(주어진 자료):
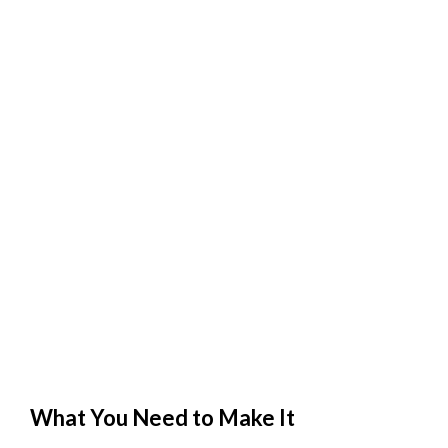
What You Need to Make It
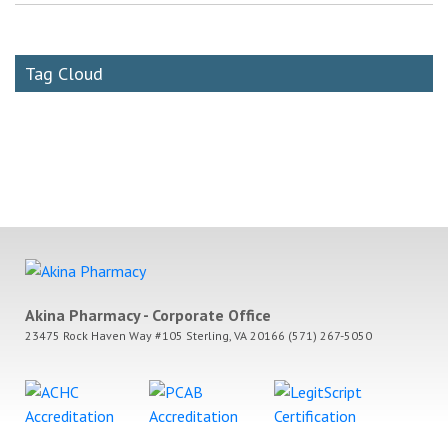
Tag Cloud
Akina Pharmacy - Corporate Office
23475 Rock Haven Way #105 Sterling, VA 20166 (571) 267-5050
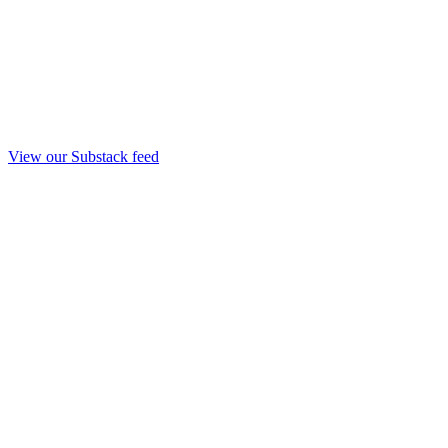
View our Substack feed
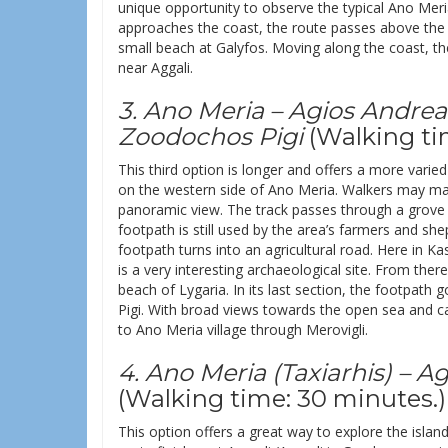
unique opportunity to observe the typical Ano Meria
approaches the coast, the route passes above the
small beach at Galyfos. Moving along the coast, the
near Aggali.
3. Ano Meria – Agios Andrea
Zoodochos Pigi
(Walking ti
This third option is longer and offers a more varie
on the western side of Ano Meria. Walkers may make
panoramic view. The track passes through a grove
footpath is still used by the area’s farmers and s
footpath turns into an agricultural road. Here in Ka
is a very interesting archaeological site. From the
beach of Lygaria. In its last section, the footpat
Pigi. With broad views towards the open sea and ca
to Ano Meria village through Merovigli.
4. Ano Meria (Taxiarhis) – 
(Walking time: 30 minutes.)
This option offers a great way to explore the island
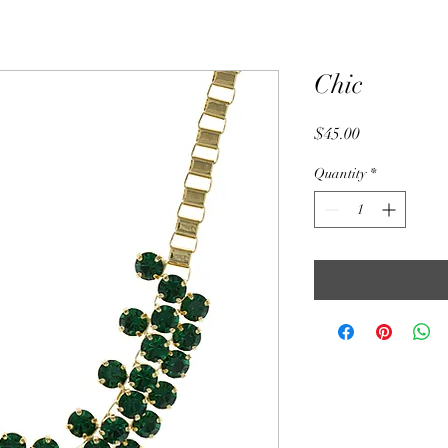
Chic
Price
$45.00
Quantity
*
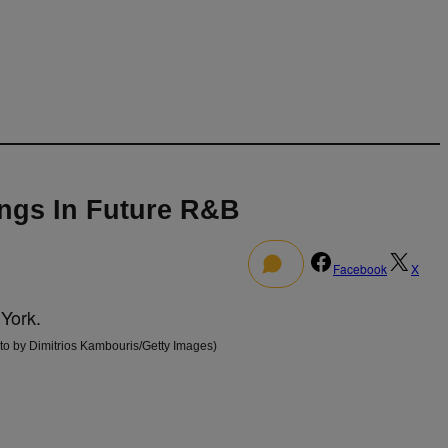
ngs In Future R&B
0
Facebook
X
 by Dimitrios Kambouris/Getty Images)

(해야 할 일): 위 자료 전체에서 그림은 빼고, 그림마다 뒤따르는 글만 한 줄도 고치지 말고 그대로 다시 적어 주시겠어요?

(예상 답안):
What You Need to Make It
Tag Cloud
Akina Pharmacy - Corporate Office
23475 Rock Haven Way #105 Sterling, VA 20166 (571) 267-5050
View our Substack feed
unique opportunity to observe the typical Ano Meria
approaches the coast, the route passes above the
small beach at Galyfos. Moving along the coast, the
near Aggali.
3. Ano Meria – Agios Andrea
Zoodochos Pigi
(Walking ti
This third option is longer and offers a more varie
on the western side of Ano Meria. Walkers may make
panoramic view. The track passes through a grove
footpath is still used by the area’s farmers and s
footpath turns into an agricultural road. Here in Ka
is a very interesting archaeological site. From the
beach of Lygaria. In its last section, the footpat
Pigi. With broad views towards the open sea and ca
to Ano Meria village through Merovigli.
4. Ano Meria (Taxiarhis) – 
(Walking time: 30 minutes.)
This option offers a great way to explore the island
Chic
Price
$45.00
Quantity
*
ngs In Future R&B
0
Facebook
X
 by Dimitrios Kambouris/Getty Images)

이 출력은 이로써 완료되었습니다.